If you can't adjust your program's main loop so that it exits after a certain period without socket activity, then you could use systemd-socket-proxyd
, which does have an idle timeout option.
Suppose your service is called thing.service
. It is listening on LISTEN_ADDR. You are going to add a service which sits between thing.socket
and thing.service
and forwards connections from LISTEN_ADDR to PRIVATE_LISTEN_ADDR.
Adjust the configuration for thing
to listen on PRIVATE_LISTEN_ADDR instead of LISTEN_ADDR. This might be done in thing.service
, or perhaps in thing.conf
- it depends on the application.
Configure your service to be stopped if no other unit depends on it.

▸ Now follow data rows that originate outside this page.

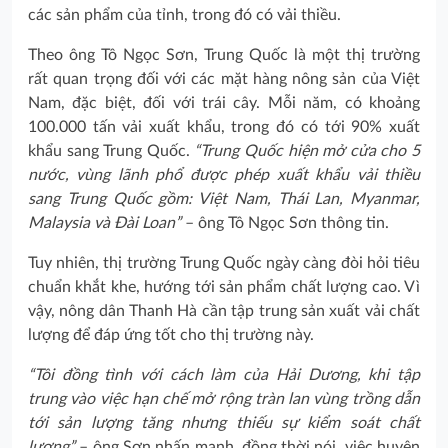
các sản phẩm của tỉnh, trong đó có vải thiều.
Theo ông Tô Ngọc Sơn, Trung Quốc là một thị trường
rất quan trọng đối với các mặt hàng nông sản của Việt
Nam, đặc biệt, đối với trái cây. Mỗi năm, có khoảng
100.000 tấn vải xuất khẩu, trong đó có tới 90% xuất
khẩu sang Trung Quốc.
“Trung Quốc hiện mở cửa cho 5
nước, vùng lãnh phổ được phép xuất khẩu vải thiều
sang Trung Quốc gồm: Việt Nam, Thái Lan, Myanmar,
Malaysia và Đài Loan”
– ông Tô Ngọc Sơn thông tin.
Tuy nhiên, thị trường Trung Quốc ngày càng đòi hỏi tiêu
chuẩn khắt khe, hướng tới sản phẩm chất lượng cao. Vì
vậy, nông dân Thanh Hà cần tập trung sản xuất vải chất
lượng để đáp ứng tốt cho thị trường này.
“Tôi đồng tình với cách làm của Hải Dương, khi tập
trung vào việc hạn chế mở rộng tràn lan vùng trồng dẫn
tới sản lượng tăng nhưng thiếu sự kiểm soát chất
lượng”
– ông Sơn nhấn mạnh, đồng thời nói, việc huyện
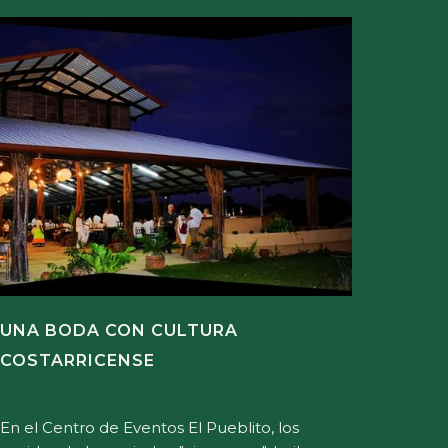
UNA BODA CON CULTURA
COSTARRICENSE
En el Centro de Eventos El Pueblito, los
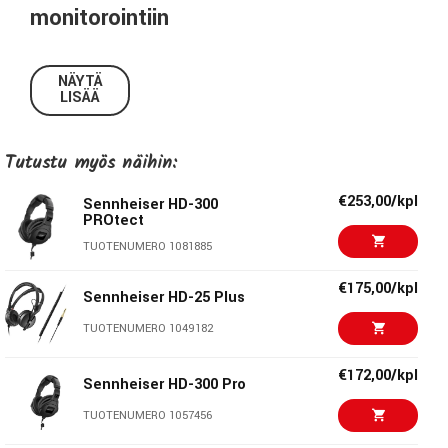
monitorointiin
Sennheiser HD 480 PRO on ammattikäyttöön suunniteltu
suljettu studiokuulokemalli, joka tarjoaa tarkan ja
NÄYTÄ
LISÄÄ
värittämättömän äänenkuvan äänitykseen, miksaukseen ja
kriittiseen kuunteluun. Suljettu rakenne auttaa
säilyttämään signaalin puhtauden sekä vähentää
Tutustu myös näihin:
ulkopuolisten häiriöiden vaikutusta studioympäristössä ja
mobiilituotannossa.
€253,00/kpl
Sennheiser HD-300
PROtect
Täyden taajuusalueen toisto, selkeä stereokuva ja
TUOTENUMERO 1081885
luonnollinen dynamiikka tekevät HD 480 PRO -kuulokkeista
€175,00/kpl
luotettavan työkalun ammattilaisille sekä vaativille
Sennheiser HD-25 Plus
sisällöntuottajille.
TUOTENUMERO 1049182
Keskeiset ominaisuudet
€172,00/kpl
Sennheiser HD-300 Pro
Suljettu rakenne
tehokkaaseen monitorointiin ja
äänitykseen
TUOTENUMERO 1057456
Värittämätön taajuusvaste
tarkkaan miksaukseen ja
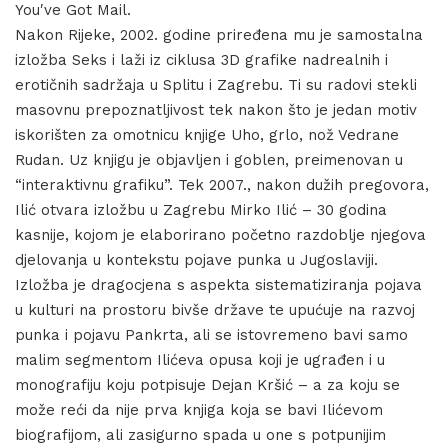
You′ve Got Mail.
Nakon Rijeke, 2002. godine priređena mu je samostalna
izložba Seks i laži iz ciklusa 3D grafike nadrealnih i
erotičnih sadržaja u Splitu i Zagrebu. Ti su radovi stekli
masovnu prepoznatljivost tek nakon što je jedan motiv
iskorišten za omotnicu knjige Uho, grlo, nož Vedrane
Rudan. Uz knjigu je objavljen i goblen, preimenovan u
“interaktivnu grafiku”. Tek 2007., nakon dužih pregovora,
Ilić otvara izložbu u Zagrebu Mirko Ilić – 30 godina
kasnije, kojom je elaborirano početno razdoblje njegova
djelovanja u kontekstu pojave punka u Jugoslaviji.
Izložba je dragocjena s aspekta sistematiziranja pojava
u kulturi na prostoru bivše države te upućuje na razvoj
punka i pojavu Pankrta, ali se istovremeno bavi samo
malim segmentom Ilićeva opusa koji je ugrađen i u
monografiju koju potpisuje Dejan Kršić – a za koju se
može reći da nije prva knjiga koja se bavi Ilićevom
biografijom, ali zasigurno spada u one s potpunijim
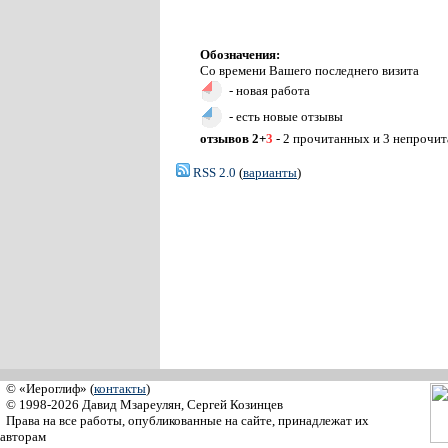
Обозначения:
Со времени Вашего последнего визита
- новая работа
- есть новые отзывы
отзывов 2+
3
- 2 прочитанных и 3 непрочи
RSS 2.0
(
варианты
)
© «Иероглиф» (
контакты
)
© 1998-2026 Давид Мзареулян, Сергей Козинцев
Права на все работы, опубликованные на сайте, принадлежат их
авторам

This can be done by setting StopWhenUnneeded=true
in the [Unit]
section of your thing.service
file.
Add thing-proxy.service
. This makes connections to thing.service
via PRIVATE_LISTEN_ADDR. We have configured the idle timeout here to be 10 minutes.
[Unit]
Requires=thing.service
After=thing.service
Requires=thing.socket
After=thing.socket
[Service]
ExecStart=/usr/lib/systemd/systemd-socket-proxyd --exit-idle-time=10min PRIVATE_LISTEN_ADDR
PrivateTmp=yes
PrivateNetwork=yes
Adjust thing.socket
so that it starts thing-proxy.service
instead of thing.service
:
[Socket]
Accept=false
ListenStream=LISTEN_ADDR
Service=thing-proxy.service
[Install]
WantedBy=sockets.target
The values of LISTEN_ADDR and PRIVATE_LISTEN_ADDR could be hostname:port
for TCP services, or UNIX domain socket paths, or perhaps both, depending on what you want, and what the app can do. They just need to be different addresses because now you have two processes listening for connections.